Çalışma soruları:
1. Belge bölümünde "İflas hükümleri gereği" ifadesinden "kaldırılması istemine ilişkindir." ifadesine kadar olan kısmı hiçbir değişiklik yapmadan yazın.
2. Belge bölümündeki "Eldeki dava; taşınmaz bedelinin tamamen ödenmesi nedenine dayalı olarak ipoteğin kaldırılması istemine ilişkindir." cümlesini İngilizceye çevirin.
3. Belge bölümüne göre aşağıdaki soruları cevaplayın.
(a) İflas hükümleri gereği kaç grup alacak bulunmaktadır?
(b) İflasın açıldığı sırada müflise karşı ileri sürülebilecek alacaklar hangi alacak türünü oluşturur?
(c) Eldeki davada ipoteğin kaldırılması istemi hangi nedene dayanmaktadır?

Belge bölümü:
============

İflas hükümleri gereği üç grup alacak bulunmaktadır. Bunlar, iflas alacağı, masa borcu ve iflastan sonra doğan genel nitelikli alacaktır. İflasın açıldığı sırada müflise karşı ileri sürülebilecek alacaklar iflas alacaklarını; iflasın tasfiyesi sırasında yapılan masraflarla, iflas idaresinin yükümlü olduğu ya da devraldığı mükellefiyetler de (genel bir ifade ile) masa borçlarını oluşturur (23. Hukuk Dairesi 2016/2556 E 2016/ 2121 K sayılı ilamı).
Eldeki dava; taşınmaz bedelinin tamamen ödenmesi nedenine dayalı olarak ipoteğin kaldırılması istemine ilişkindir.

============

Veri kümesi kesiti:
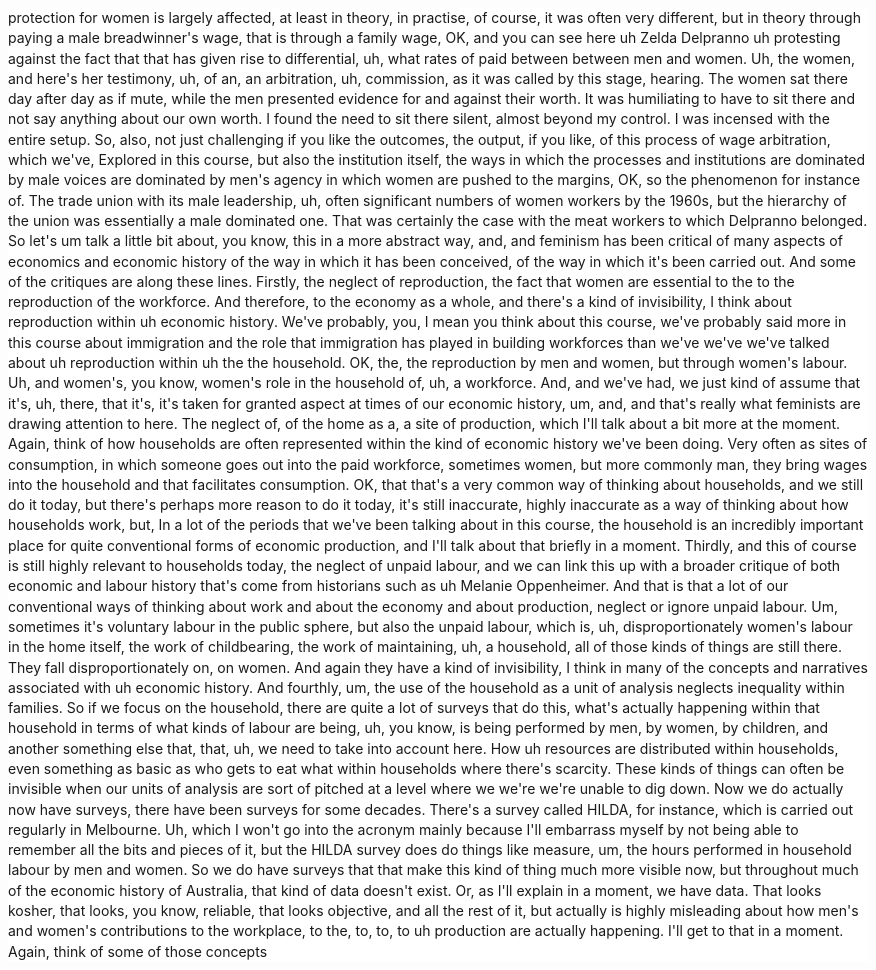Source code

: protection for women is largely affected, at least in theory, in practise, of course, it was often very different, but in theory through paying a male breadwinner's wage, that is through a family wage, OK, and you can see here uh Zelda Delpranno uh protesting against the fact that that has given rise to differential, uh, what rates of paid between between men and women. Uh, the women, and here's her testimony, uh, of an, an arbitration, uh, commission, as it was called by this stage, hearing. The women sat there day after day as if mute, while the men presented evidence for and against their worth. It was humiliating to have to sit there and not say anything about our own worth. I found the need to sit there silent, almost beyond my control. I was incensed with the entire setup. So, also, not just challenging if you like the outcomes, the output, if you like, of this process of wage arbitration, which we've, Explored in this course, but also the institution itself, the ways in which the processes and institutions are dominated by male voices are dominated by men's agency in which women are pushed to the margins, OK, so the phenomenon for instance of. The trade union with its male leadership, uh, often significant numbers of women workers by the 1960s, but the hierarchy of the union was essentially a male dominated one. That was certainly the case with the meat workers to which Delpranno belonged. So let's um talk a little bit about, you know, this in a more abstract way, and, and feminism has been critical of many aspects of economics and economic history of the way in which it has been conceived, of the way in which it's been carried out. And some of the critiques are along these lines. Firstly, the neglect of reproduction, the fact that women are essential to the to the reproduction of the workforce. And therefore, to the economy as a whole, and there's a kind of invisibility, I think about reproduction within uh economic history. We've probably, you, I mean you think about this course, we've probably said more in this course about immigration and the role that immigration has played in building workforces than we've we've we've talked about uh reproduction within uh the the household. OK, the, the reproduction by men and women, but through women's labour. Uh, and women's, you know, women's role in the household of, uh, a workforce. And, and we've had, we just kind of assume that it's, uh, there, that it's, it's taken for granted aspect at times of our economic history, um, and, and that's really what feminists are drawing attention to here. The neglect of, of the home as a, a site of production, which I'll talk about a bit more at the moment. Again, think of how households are often represented within the kind of economic history we've been doing. Very often as sites of consumption, in which someone goes out into the paid workforce, sometimes women, but more commonly man, they bring wages into the household and that facilitates consumption. OK, that that's a very common way of thinking about households, and we still do it today, but there's perhaps more reason to do it today, it's still inaccurate, highly inaccurate as a way of thinking about how households work, but, In a lot of the periods that we've been talking about in this course, the household is an incredibly important place for quite conventional forms of economic production, and I'll talk about that briefly in a moment. Thirdly, and this of course is still highly relevant to households today, the neglect of unpaid labour, and we can link this up with a broader critique of both economic and labour history that's come from historians such as uh Melanie Oppenheimer. And that is that a lot of our conventional ways of thinking about work and about the economy and about production, neglect or ignore unpaid labour. Um, sometimes it's voluntary labour in the public sphere, but also the unpaid labour, which is, uh, disproportionately women's labour in the home itself, the work of childbearing, the work of maintaining, uh, a household, all of those kinds of things are still there. They fall disproportionately on, on women. And again they have a kind of invisibility, I think in many of the concepts and narratives associated with uh economic history. And fourthly, um, the use of the household as a unit of analysis neglects inequality within families. So if we focus on the household, there are quite a lot of surveys that do this, what's actually happening within that household in terms of what kinds of labour are being, uh, you know, is being performed by men, by women, by children, and another something else that, that, uh, we need to take into account here. How uh resources are distributed within households, even something as basic as who gets to eat what within households where there's scarcity. These kinds of things can often be invisible when our units of analysis are sort of pitched at a level where we we're we're unable to dig down. Now we do actually now have surveys, there have been surveys for some decades. There's a survey called HILDA, for instance, which is carried out regularly in Melbourne. Uh, which I won't go into the acronym mainly because I'll embarrass myself by not being able to remember all the bits and pieces of it, but the HILDA survey does do things like measure, um, the hours performed in household labour by men and women. So we do have surveys that that make this kind of thing much more visible now, but throughout much of the economic history of Australia, that kind of data doesn't exist. Or, as I'll explain in a moment, we have data. That looks kosher, that looks, you know, reliable, that looks objective, and all the rest of it, but actually is highly misleading about how men's and women's contributions to the workplace, to the, to, to, to uh production are actually happening. I'll get to that in a moment. Again, think of some of those concepts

============

Yazılı cevaplar:
1.
İflas hükümleri gereği üç grup alacak bulunmaktadır. Bunlar, iflas alacağı, masa borcu ve iflastan sonra doğan genel nitelikli alacaktır. İflasın açıldığı sırada müflise karşı ileri sürülebilecek alacaklar iflas alacaklarını; iflasın tasfiyesi sırasında yapılan masraflarla, iflas idaresinin yükümlü olduğu ya da devraldığı mükellefiyetler de (genel bir ifade ile) masa borçlarını oluşturur (23. Hukuk Dairesi 2016/2556 E 2016/ 2121 K sayılı ilamı).
Eldeki dava; taşınmaz bedelinin tamamen ödenmesi nedenine dayalı olarak ipoteğin kaldırılması istemine ilişkindir.

2. The present case concerns a request for the removal of the mortgage on the grounds that the price of the immovable property has been paid in full.

3.
(a) İflas hükümleri gereği üç grup alacak bulunmaktadır.
(b) Bu alacaklar iflas alacaklarını oluşturur.
(c) İstem, taşınmaz bedelinin tamamen ödenmesi nedenine dayanmaktadır.